-- Assignment --
Rewrite the records below, renaming every "True or false" to "Yes or no" and leaving everything else unchanged. Omit the pictures from your answer.

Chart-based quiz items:
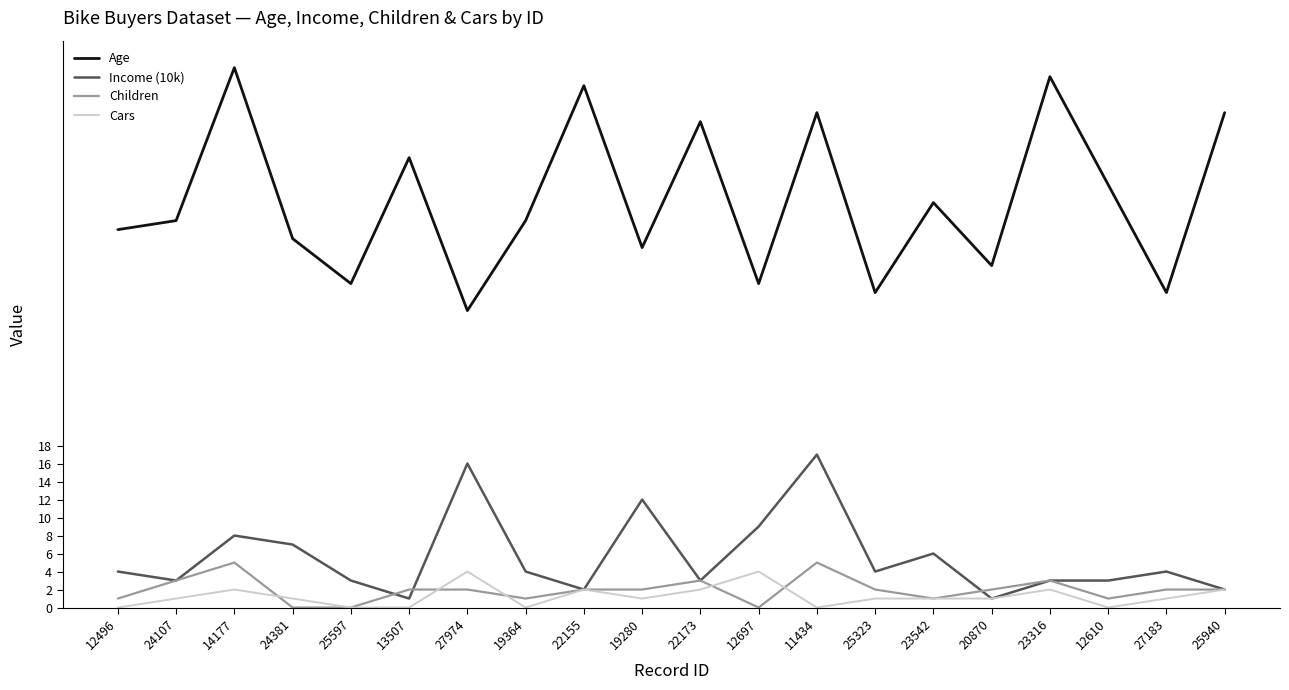

True or false: Children and Cars intersect in this chart.

True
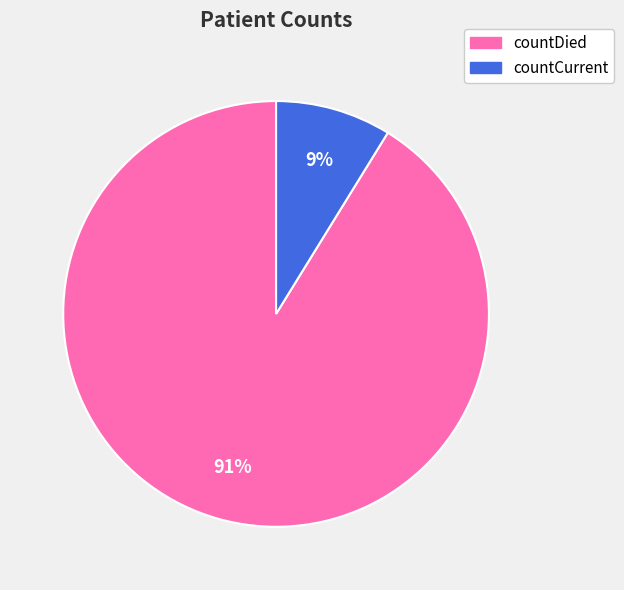

True or false: countDied accounts for 84% of the total.

False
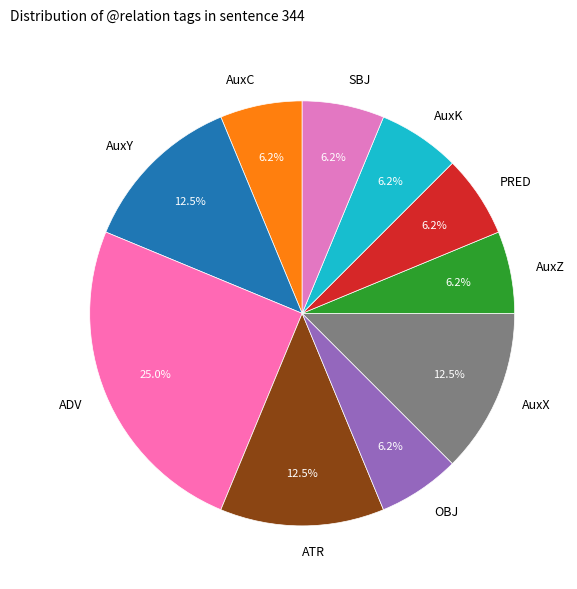

Combined, do AuxZ and AuxK account for over 50%?

No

-- Finished task --
Yes or no: Children and Cars intersect in this chart.

True

Yes or no: countDied accounts for 84% of the total.

False

Combined, do AuxZ and AuxK account for over 50%?

No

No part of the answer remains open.